OKAY SO, y'all know my grandma died around a year ago. My grandma was a hoarder (affectionate). During her life, she collected glass perfume bottles. Now she's gone, and the family is left with thousands of perfume bottles. Thousands. I am not kidding. A lot of (wat de fuck is "nabestaanden" in het Engels?) nabestaanden have gotten some as a memory of her. I have four on my windowsill. We've sold some, cause throwing them away feels kind of wrong. As in, yeah, gran dead, let's kick out her life's work! So we sold some, because we'd rather make other collectors who can appreciate it happy. But, as my family has noticed after a year, daar is geen beginnen aan. Basically, throwing them away is really the easiest, but again, that feels bad. We have no use for them, but it really was her life's work, some of her most prized possessions.
(I have a fic-related point. Bear with me.)
Today I got the news that apparently a castle wants the perfume bottles. I do not know the details, so I don't know if my family is selling or donating, or if the castle wants all of them, or only a couple of hundred, but basically a castle wants them for a museum. They will display her name and present it in an exhibition and I may or may not have almost cried. The idea of having a woman's life work portrayed like that. She is dead, gone, deceased, and yet her work lives on. It is so insignificant on a large scale, yet still significant in its own way. Ever since my uncle died in 2020 and my grandma died in 2022 I have been thinking about legacy and what not, and how we have all these things, but how in a couple of years times, personal belongings of deceased people will be of value because they teach something about ordinary life. For example, I also inherited a book from my grandma. It was written in, I think, the 1860s and it is a dissertation on the first constitution of the Netherlands and I don't give a shit about law, but the fact that this man's dissertation ended up in my grandma's house and that I was able to find him online (geboorteakte, overlijdingsakte, you know) is spectacular. And that I was moved. That I was sad to see he died relatively young. And you may have heard that there's a exhibition on class photo's somewhere. I saw it on het Jeugdjournaal. You know, that kind of stuff? That really moves me. That I can go to an exhibition that displays stranger's belongings and that I can be moved by the thought that they were there, and that they mattered, and the fact that it's happening to my grandma... oh BOy.
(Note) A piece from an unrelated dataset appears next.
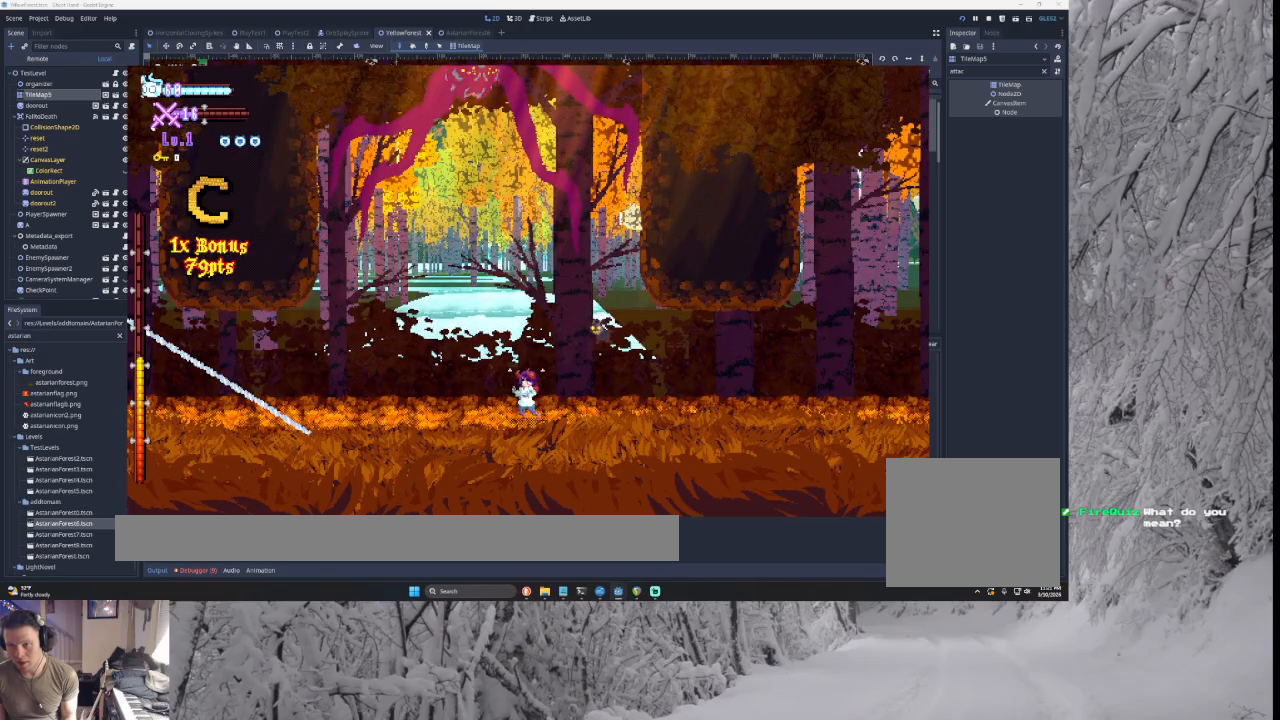
{"buttons": [], "left_stick": "left", "right_stick": "center", "events": [[467, "left_stick", "left"]]}
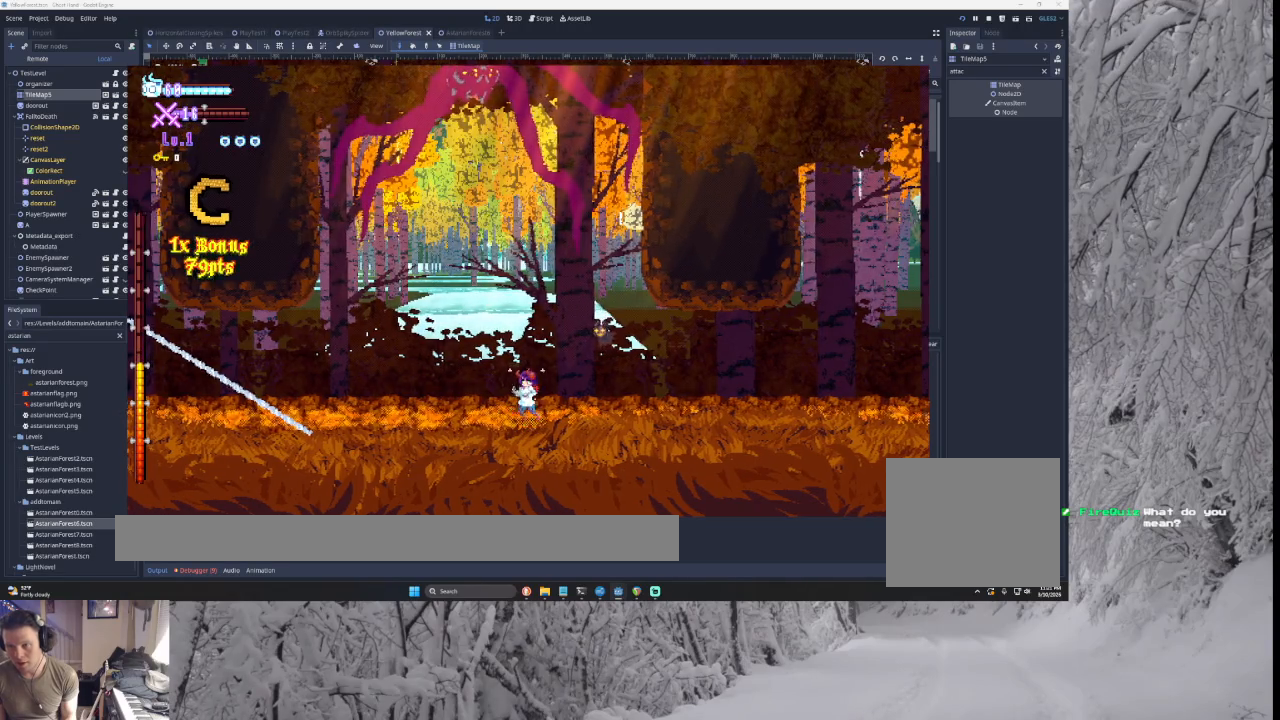
{"buttons": [], "left_stick": "left", "right_stick": "center", "events": []}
And because I am me, and because I still use Klaine fanfiction as the way to express myself (I mean, I didn't write River fic for nothing), I came up with a fic idea of Kurt anno 2023 going to a fashion exhibition and there he finds a massive, massive bow tie collection from the (recently?) deceased B.D. Anderson and he is so moved in the way that I am moved that he is compelled to find out more about this B.D. Anderson. As in, the fic will express what I feel now, and how legacy is being held up, or how useless things can become meaningful as time passes. Basically how Kurt learns about Blaine's life. It starts by thinking: "Damn, who is this B.D. Anderson who collected a shit ton of bowties during his long life?" and how he becomes invested in this story, the same way I can get invested in learning about ordinary people who have died, in the same way someone might get invested in my grandma's life.
But, uh, yeah, Blaine is dead, totally fucking dead-dead, in this idea and if he weren't, then he'd still be way too fucking old for Kurt. Maybe this is going nowhere. Maybe I will find a way. Who knows. But that's what was on my mind.